South Korea’s central bank scaled back its pace of monetary policy tightening on Thursday, hiking its key rate by a modest 25 basis points amid signs of slowing domestic growth and rising consumer prices.
The Bank of Korea (BOK) raised its benchmark interest rate by 25 basis points to 3.25 percent, the highest since 2012, after delivering a half-percentage point hike in October.
With this, BOK has raised interest rates six times in a row for the first time on record.
Meanwhile, the BOK cut the country’s growth forecast for 2023 to 1.7 percent from 2.1 percent, according to its economic outlook report released Thursday. The central bank cited concerns about a slowdown in exports and consumption in the coming months as factors behind the projection.
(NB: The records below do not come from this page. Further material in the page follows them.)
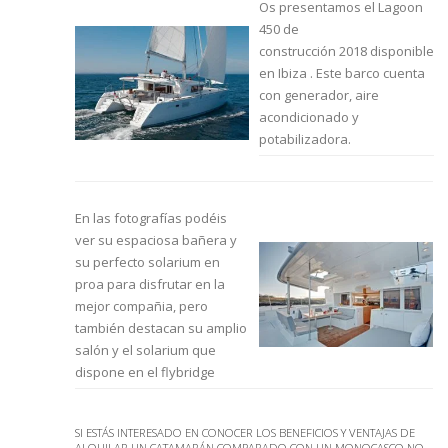
Os presentamos el Lagoon
450 de
construcción 2018 disponible
en Ibiza . Este barco cuenta
con generador, aire
acondicionado y
potabilizadora.
En las fotografías podéis
ver su espaciosa bañera y
su perfecto solarium en
proa para disfrutar en la
mejor compañia, pero
también destacan su amplio
salón y el solarium que
dispone en el flybridge
SI ESTÁS INTERESADO EN CONOCER LOS BENEFICIOS Y VENTAJAS DE
ALQUILAR UN CATAMARÁN COMPARADO CON UN MONOCASCO NO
The consumer price index (CPI) is forecast to rise by 5.1 percent and 3.6 percent in 2022 and 2023, respectively. Compared to the August projection, CPI forecast for the next year is slightly downgraded reflecting the downward pressure from the growth slowdown, said the report.
South Korea’s economic growth momentum has slowed as the world’s major economies contracted due to tight monetary policies and energy supply disruption, said the report. Higher living costs have eroded household income and crimped demand, pressuring the BOK to strike a balance between taming inflation and spurring growth.